[Aim of the task] Go through the records and restate them word for word, omitting images.

+++++

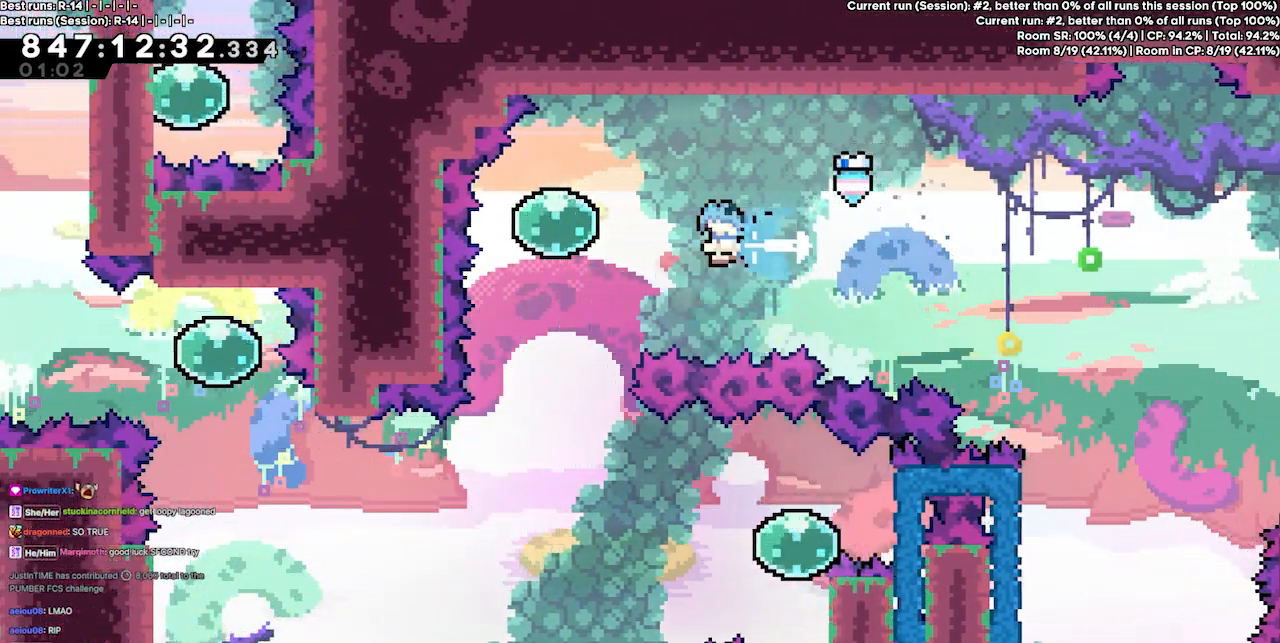
{"keys": [], "events": [[100, "dash", "up"], [267, "dash", "down"], [267, "down", "down"], [267, "left", "up"], [400, "dash", "up"], [433, "down", "up"]]}
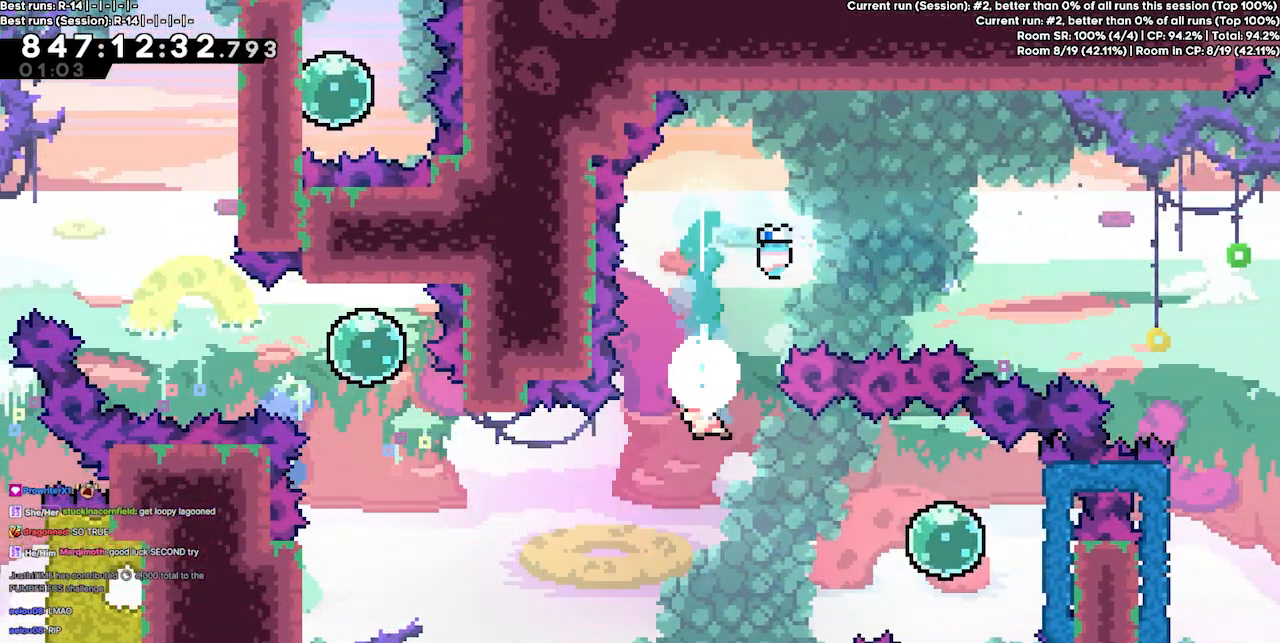
{"keys": ["dash", "right"], "events": [[67, "right", "down"], [233, "dash", "down"], [367, "dash", "up"], [500, "dash", "down"]]}
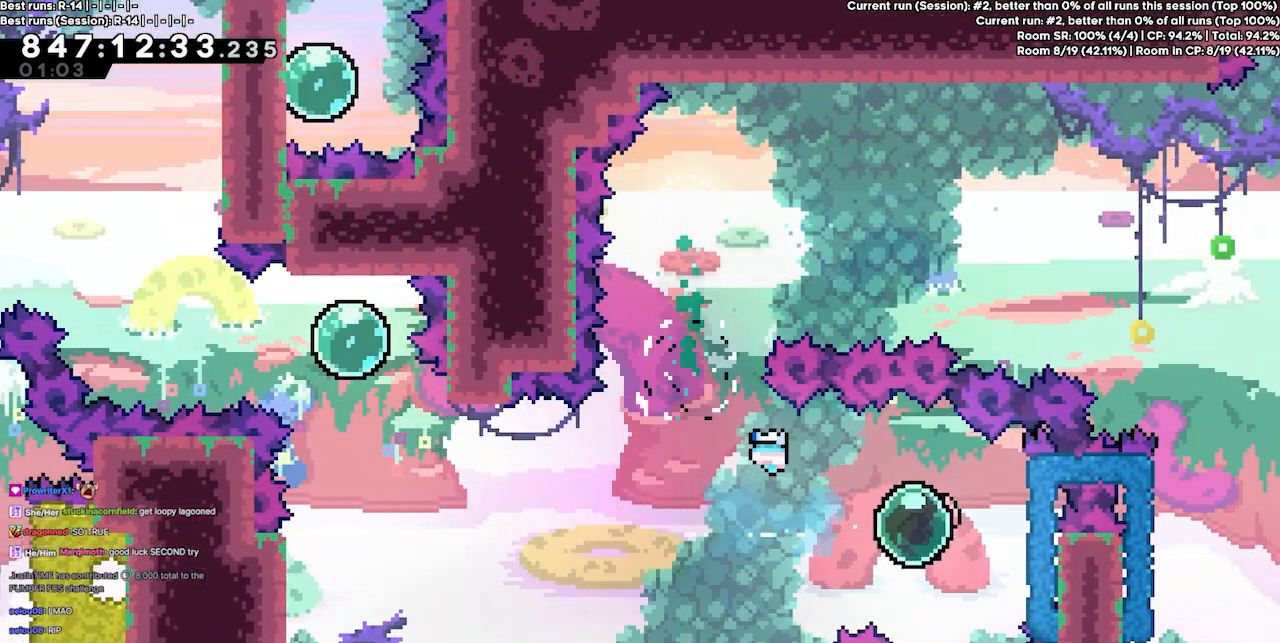
{"keys": ["left"], "events": [[133, "dash", "up"], [233, "left", "down"], [233, "right", "up"]]}
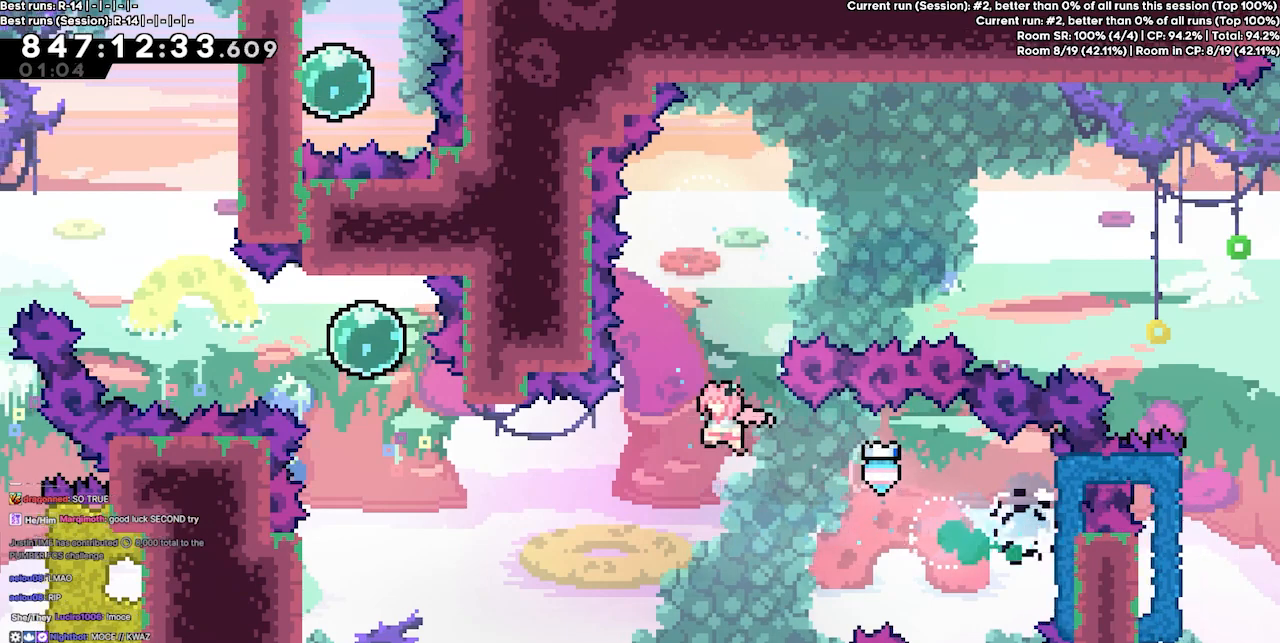
{"keys": ["grab", "left"], "events": [[333, "grab", "down"]]}
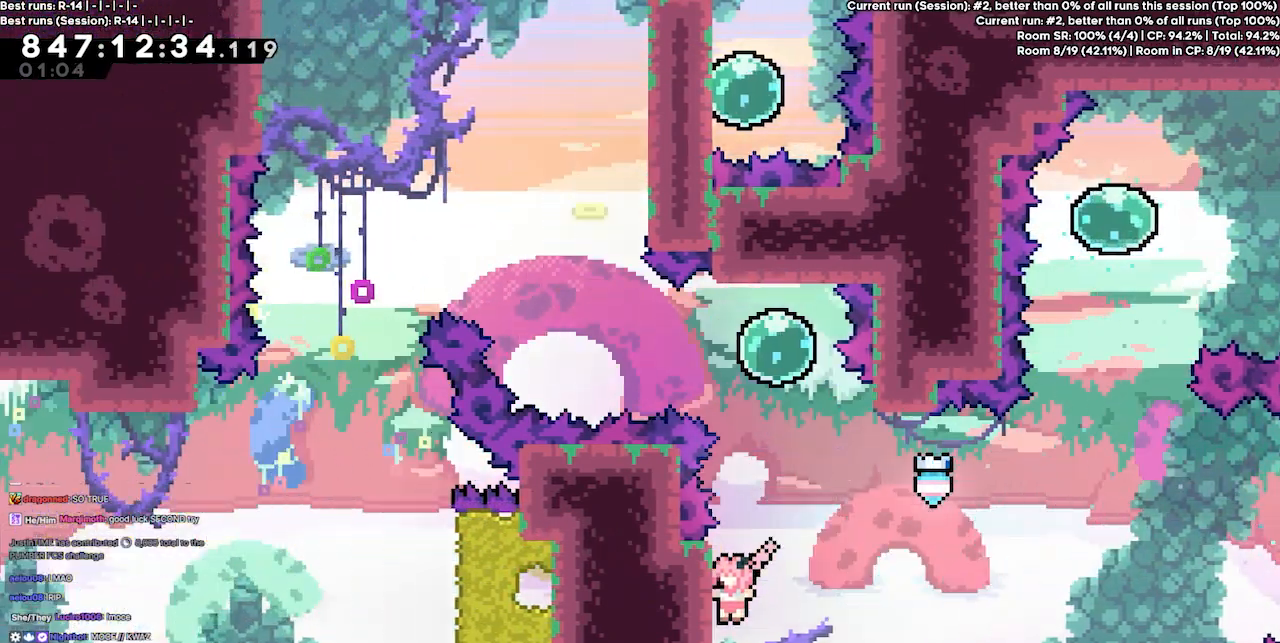
{"keys": ["grab"], "events": [[67, "left", "up"]]}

+++++

[Result for this exercise]
{"keys": [], "events": [[100, "dash", "up"], [267, "dash", "down"], [267, "down", "down"], [267, "left", "up"], [400, "dash", "up"], [433, "down", "up"]]}
{"keys": ["dash", "right"], "events": [[67, "right", "down"], [233, "dash", "down"], [367, "dash", "up"], [500, "dash", "down"]]}
{"keys": ["left"], "events": [[133, "dash", "up"], [233, "left", "down"], [233, "right", "up"]]}
{"keys": ["grab", "left"], "events": [[333, "grab", "down"]]}
{"keys": ["grab"], "events": [[67, "left", "up"]]}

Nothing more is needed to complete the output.